§ GIVEN INFORMATION:
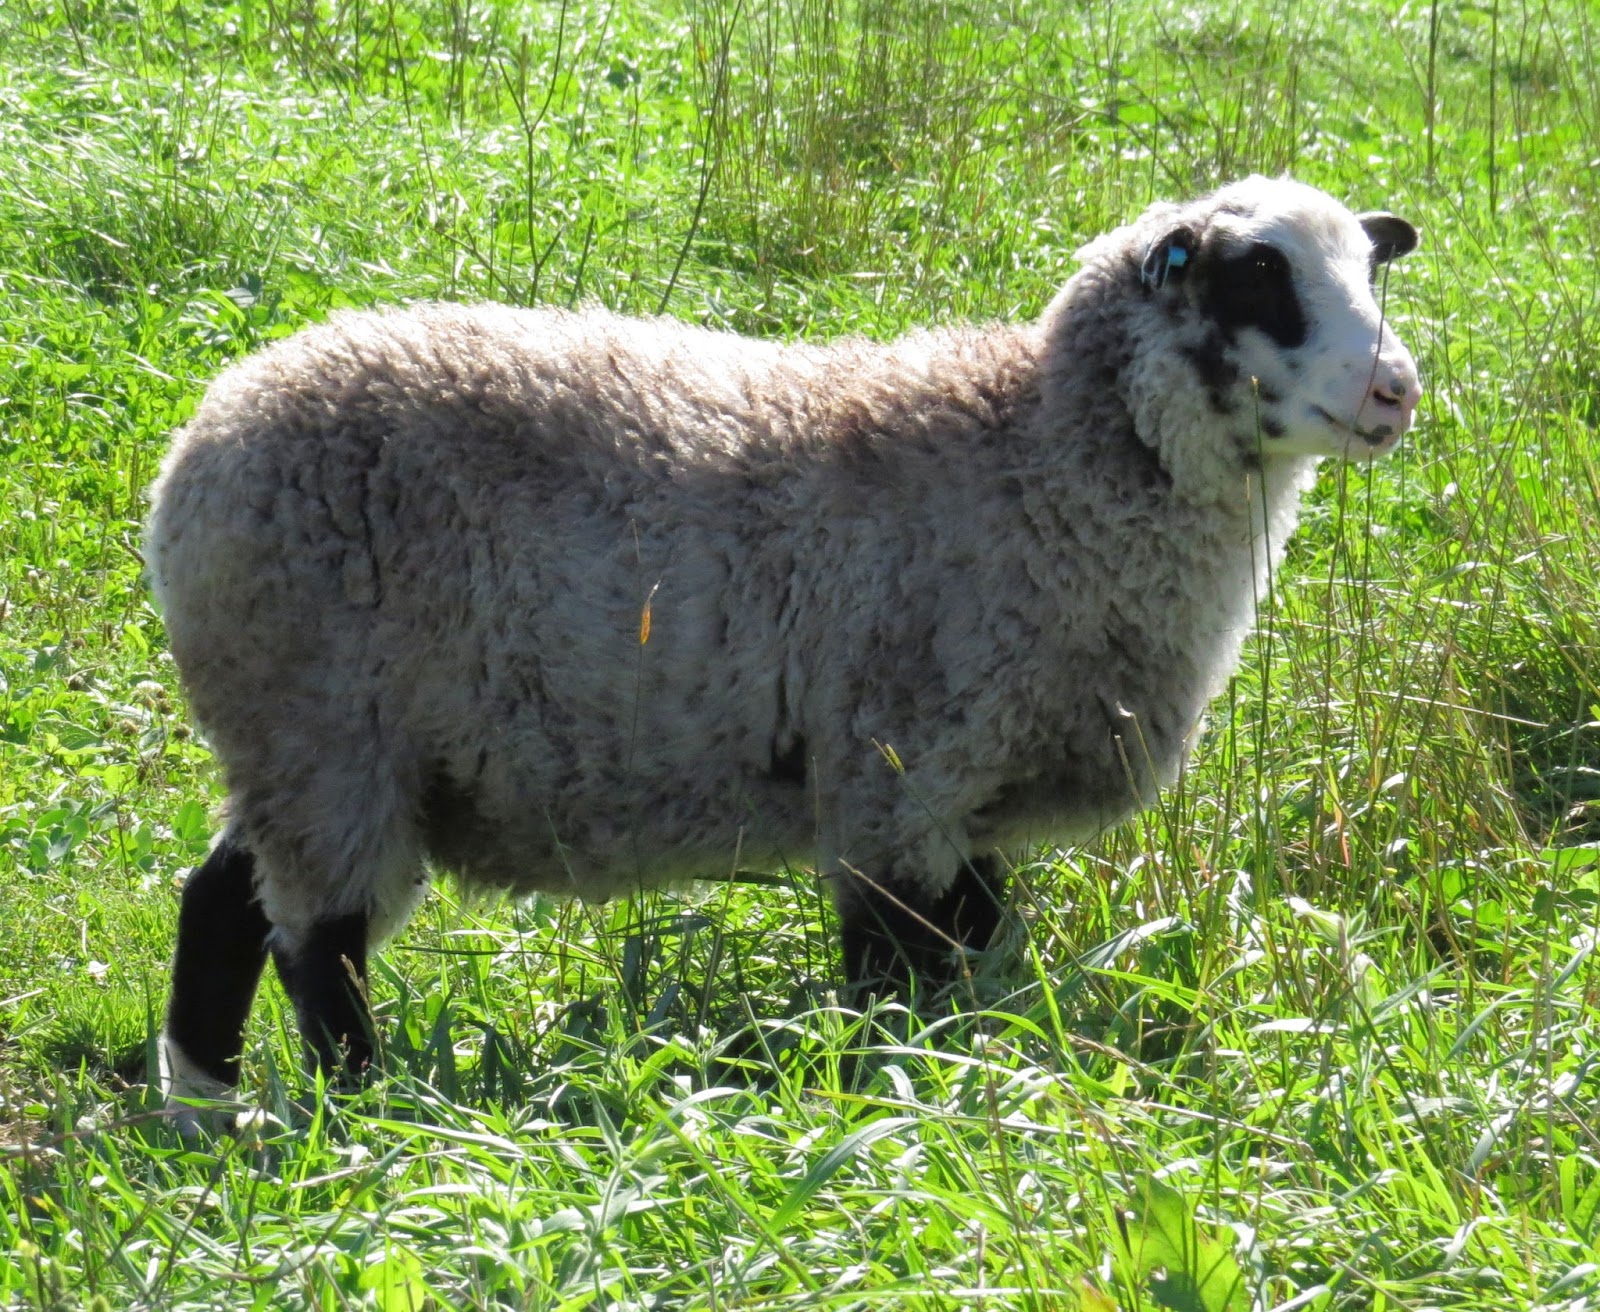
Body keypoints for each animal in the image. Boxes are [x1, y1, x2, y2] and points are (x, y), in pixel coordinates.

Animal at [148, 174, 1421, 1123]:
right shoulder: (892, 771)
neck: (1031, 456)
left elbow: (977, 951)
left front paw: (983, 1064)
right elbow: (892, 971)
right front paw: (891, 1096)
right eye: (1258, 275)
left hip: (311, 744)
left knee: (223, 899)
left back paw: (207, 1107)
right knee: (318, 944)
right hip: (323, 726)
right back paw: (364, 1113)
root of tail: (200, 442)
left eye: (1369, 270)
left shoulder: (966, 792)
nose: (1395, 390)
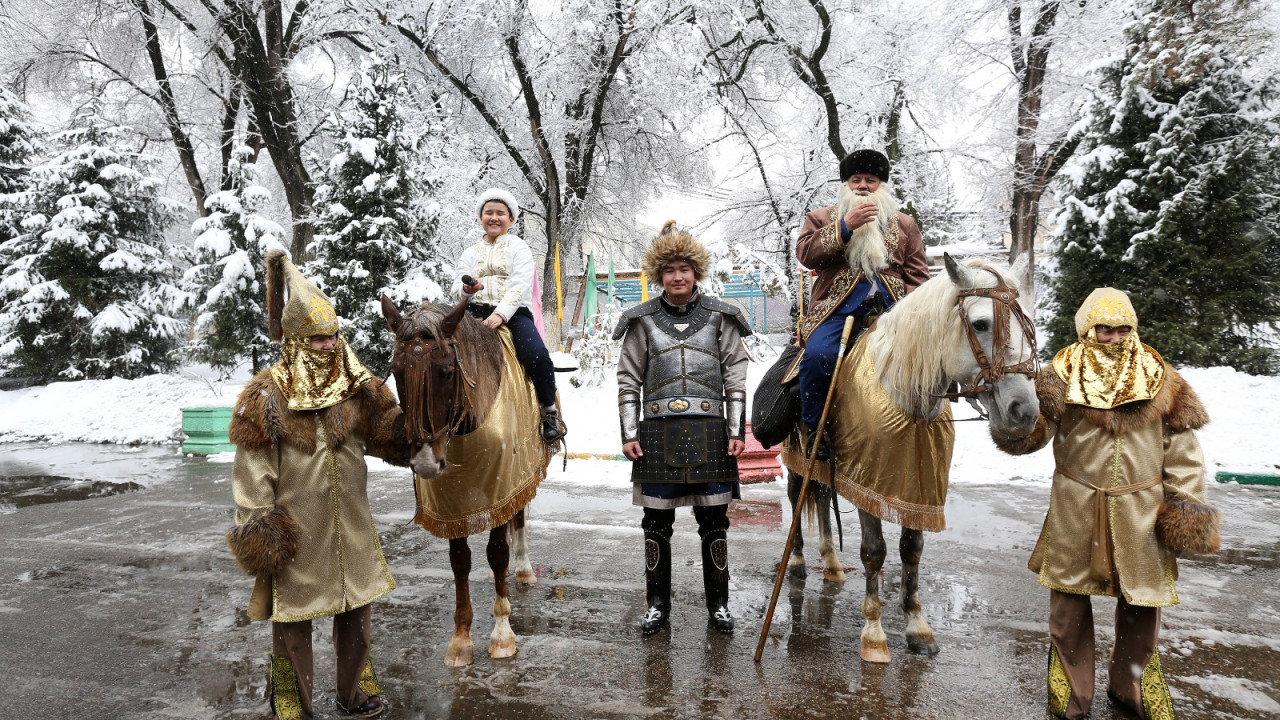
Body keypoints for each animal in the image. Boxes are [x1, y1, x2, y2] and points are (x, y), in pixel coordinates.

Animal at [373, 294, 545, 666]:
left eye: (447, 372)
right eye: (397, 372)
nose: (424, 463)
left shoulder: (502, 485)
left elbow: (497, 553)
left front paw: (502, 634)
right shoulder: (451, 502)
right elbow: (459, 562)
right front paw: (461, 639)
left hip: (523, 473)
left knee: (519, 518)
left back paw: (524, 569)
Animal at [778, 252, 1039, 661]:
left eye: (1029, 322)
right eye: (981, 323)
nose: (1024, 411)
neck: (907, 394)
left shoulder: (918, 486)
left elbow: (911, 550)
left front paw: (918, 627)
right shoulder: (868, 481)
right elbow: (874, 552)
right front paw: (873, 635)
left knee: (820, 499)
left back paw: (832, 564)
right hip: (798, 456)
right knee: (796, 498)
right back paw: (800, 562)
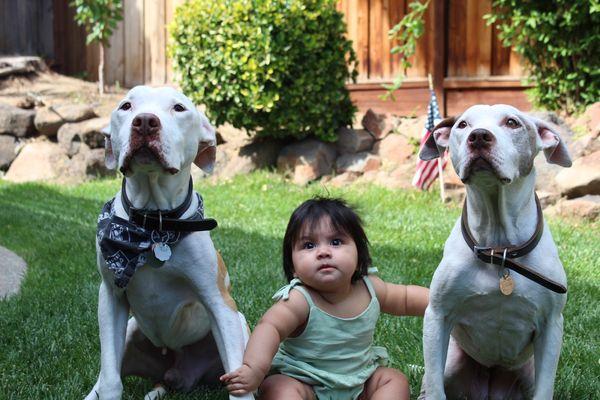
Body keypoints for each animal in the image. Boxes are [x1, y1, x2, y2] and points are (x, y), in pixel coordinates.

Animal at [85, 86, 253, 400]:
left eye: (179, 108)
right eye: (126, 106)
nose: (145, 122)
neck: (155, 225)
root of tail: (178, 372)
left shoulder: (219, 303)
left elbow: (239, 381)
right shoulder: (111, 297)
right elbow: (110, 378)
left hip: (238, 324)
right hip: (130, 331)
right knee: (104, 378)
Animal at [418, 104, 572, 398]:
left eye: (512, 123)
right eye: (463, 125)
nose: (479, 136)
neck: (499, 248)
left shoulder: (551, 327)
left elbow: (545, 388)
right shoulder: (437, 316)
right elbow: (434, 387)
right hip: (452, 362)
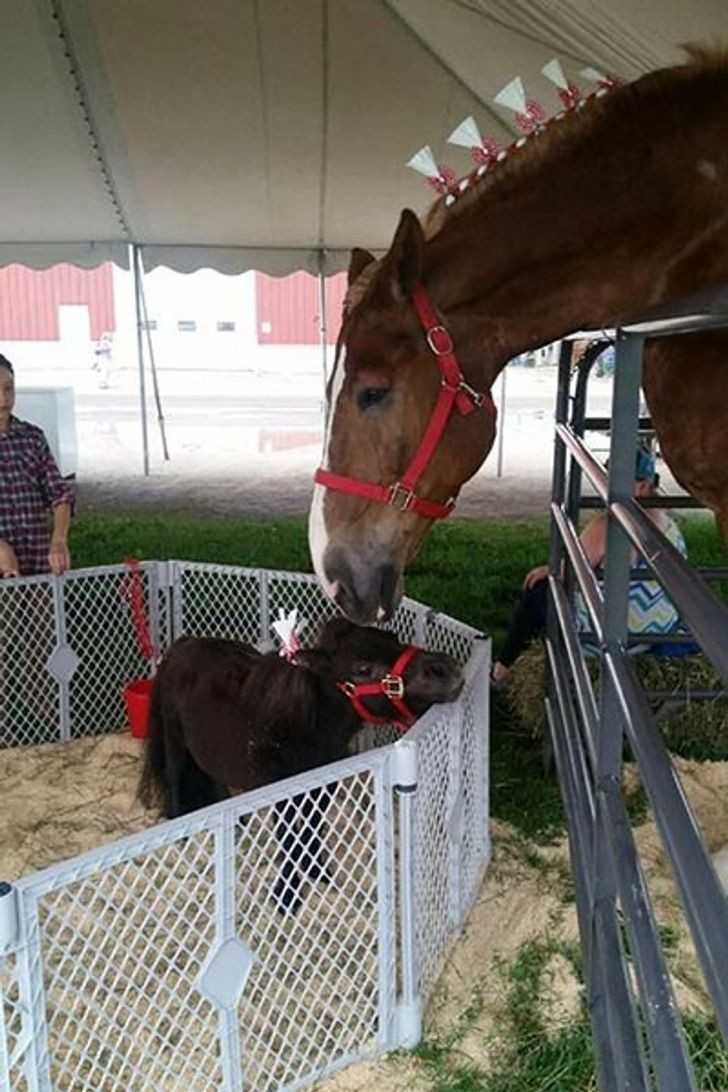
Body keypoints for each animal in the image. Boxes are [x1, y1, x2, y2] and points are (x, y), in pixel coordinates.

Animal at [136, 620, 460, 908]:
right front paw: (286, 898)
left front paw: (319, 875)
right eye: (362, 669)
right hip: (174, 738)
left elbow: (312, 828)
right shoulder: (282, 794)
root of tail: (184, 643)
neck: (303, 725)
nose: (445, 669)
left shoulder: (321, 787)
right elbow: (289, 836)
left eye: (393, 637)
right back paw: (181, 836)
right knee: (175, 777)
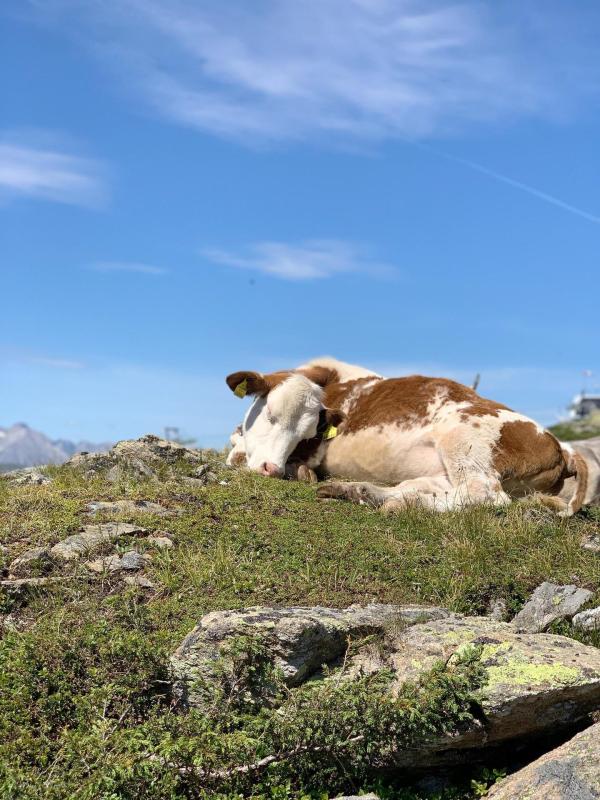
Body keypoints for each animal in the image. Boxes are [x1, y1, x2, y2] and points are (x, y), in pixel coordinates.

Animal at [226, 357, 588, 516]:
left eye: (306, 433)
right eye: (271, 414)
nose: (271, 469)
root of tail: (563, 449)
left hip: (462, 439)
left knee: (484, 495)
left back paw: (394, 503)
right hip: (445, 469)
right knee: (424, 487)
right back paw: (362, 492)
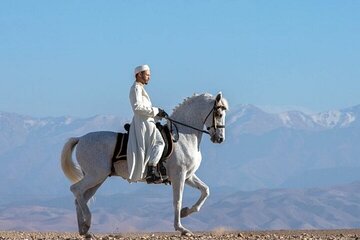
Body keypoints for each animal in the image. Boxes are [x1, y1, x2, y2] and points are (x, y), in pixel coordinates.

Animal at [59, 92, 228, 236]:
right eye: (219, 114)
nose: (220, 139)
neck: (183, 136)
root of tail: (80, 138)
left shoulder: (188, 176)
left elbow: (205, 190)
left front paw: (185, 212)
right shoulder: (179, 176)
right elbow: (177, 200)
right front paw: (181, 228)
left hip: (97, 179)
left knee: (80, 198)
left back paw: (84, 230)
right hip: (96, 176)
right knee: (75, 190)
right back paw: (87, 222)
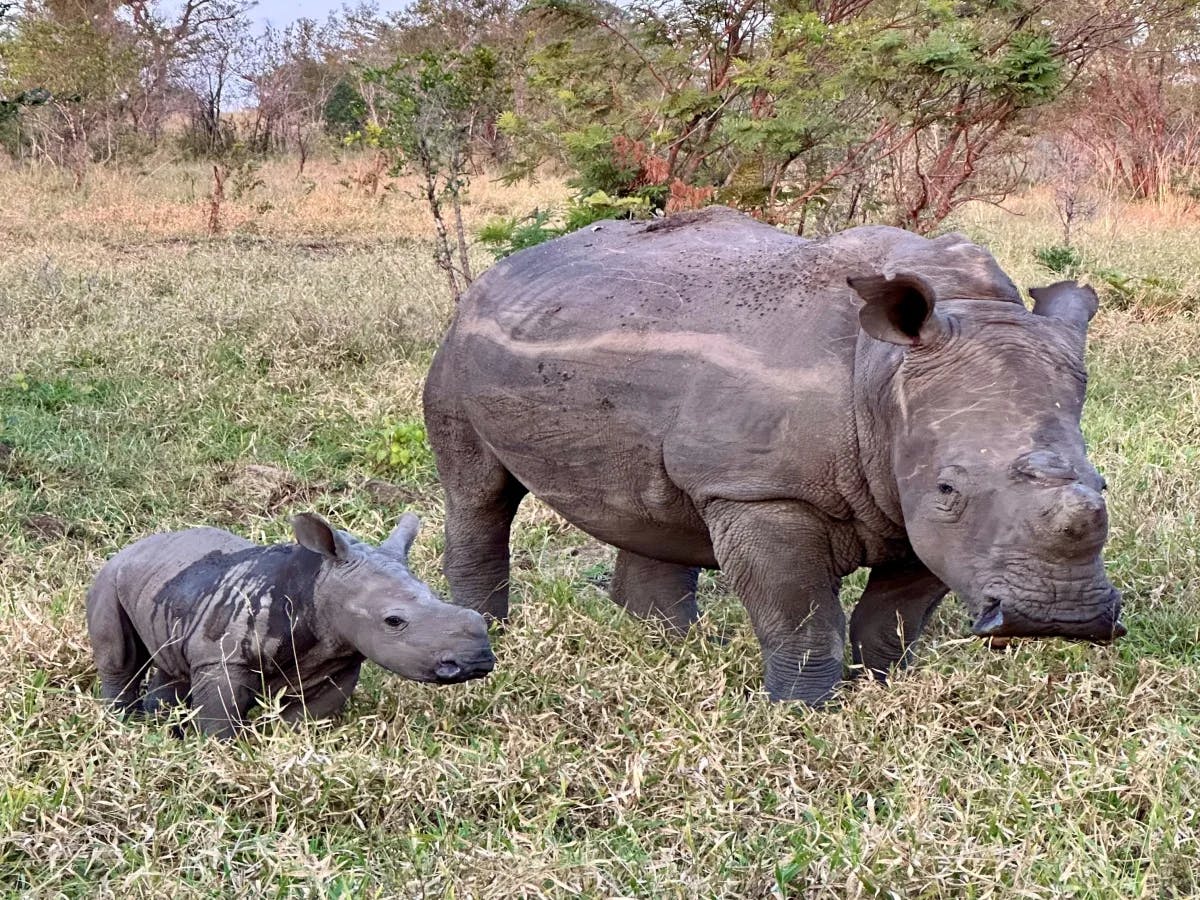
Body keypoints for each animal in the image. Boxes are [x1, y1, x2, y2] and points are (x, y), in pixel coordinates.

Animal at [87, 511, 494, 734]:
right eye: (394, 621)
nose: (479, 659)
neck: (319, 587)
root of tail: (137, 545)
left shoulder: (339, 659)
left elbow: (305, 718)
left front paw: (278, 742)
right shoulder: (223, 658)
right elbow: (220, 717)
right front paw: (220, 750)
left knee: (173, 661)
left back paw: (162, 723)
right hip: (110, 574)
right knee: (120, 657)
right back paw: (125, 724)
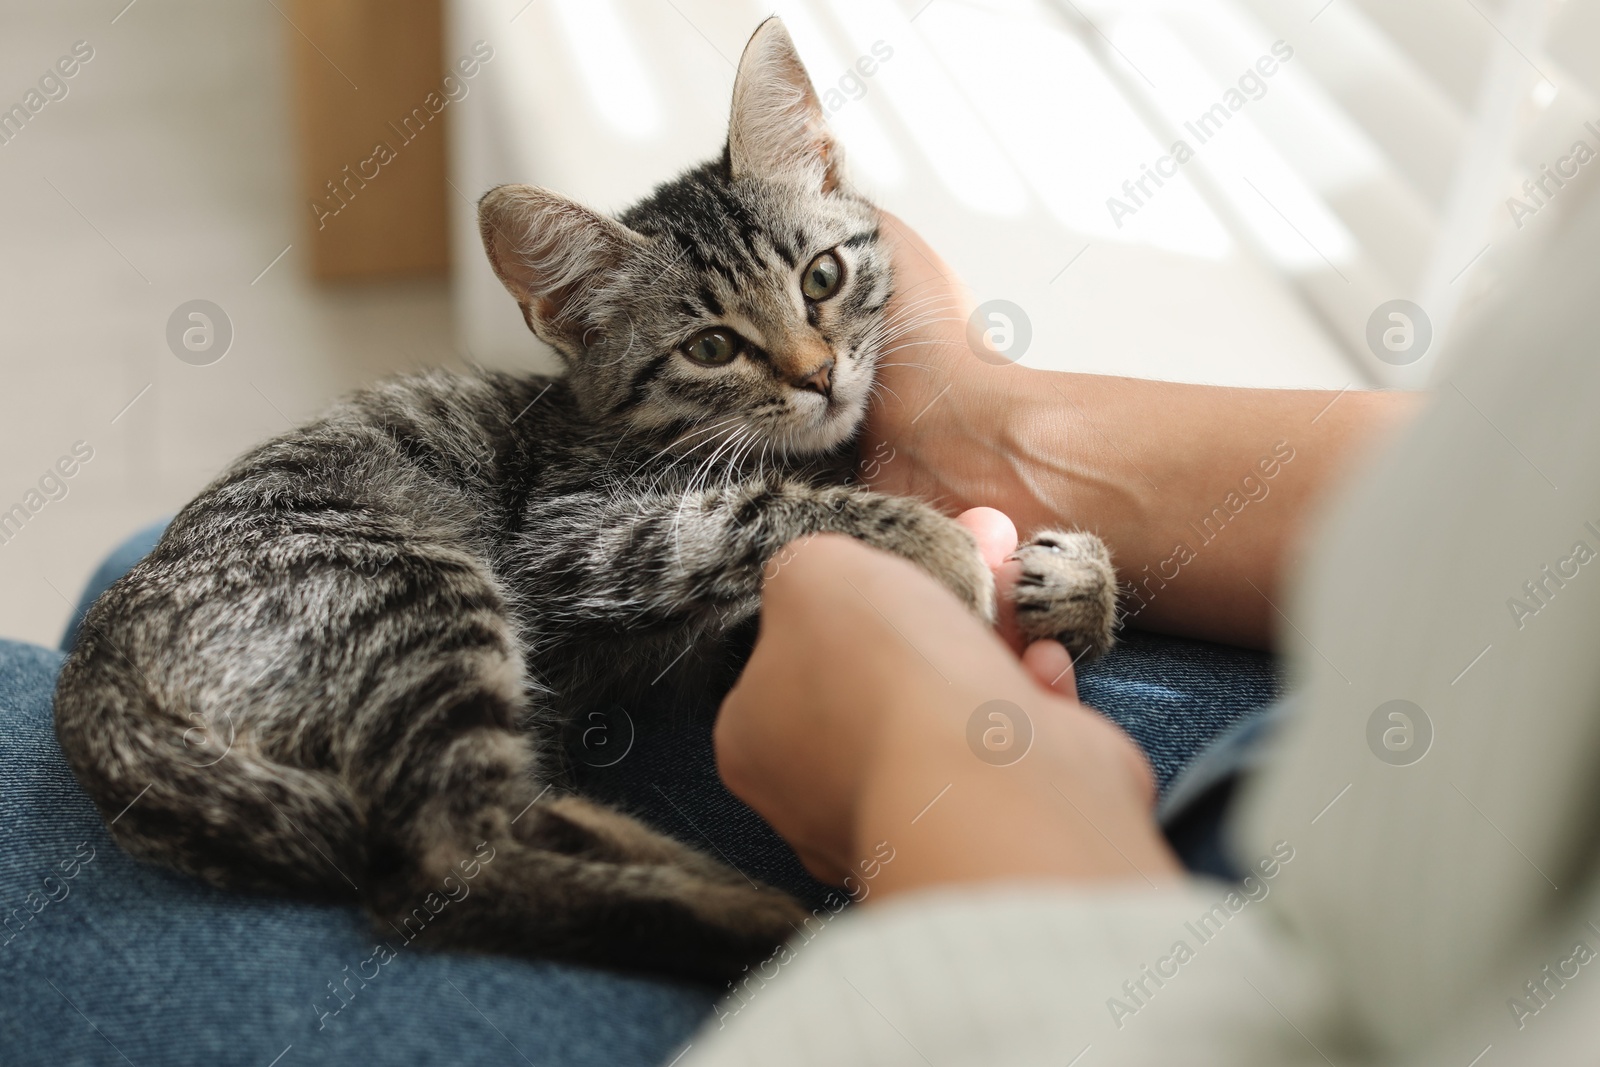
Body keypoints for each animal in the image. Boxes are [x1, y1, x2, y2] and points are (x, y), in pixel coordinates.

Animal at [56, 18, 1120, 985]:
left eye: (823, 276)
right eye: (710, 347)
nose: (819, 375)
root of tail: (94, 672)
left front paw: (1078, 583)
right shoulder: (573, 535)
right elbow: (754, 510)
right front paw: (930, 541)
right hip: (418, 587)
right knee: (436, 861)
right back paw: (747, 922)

§ EXERCISE DETAILS: Repeat exactly the lines from the line containing "right shoulder: (573, 535)" through the end of the listing above; both boundary lines are part of the output.

§ TASK OUTPUT:
right shoulder: (573, 535)
right elbow: (754, 510)
right front paw: (930, 541)
right hip: (418, 587)
right knee: (436, 861)
right back paw: (747, 922)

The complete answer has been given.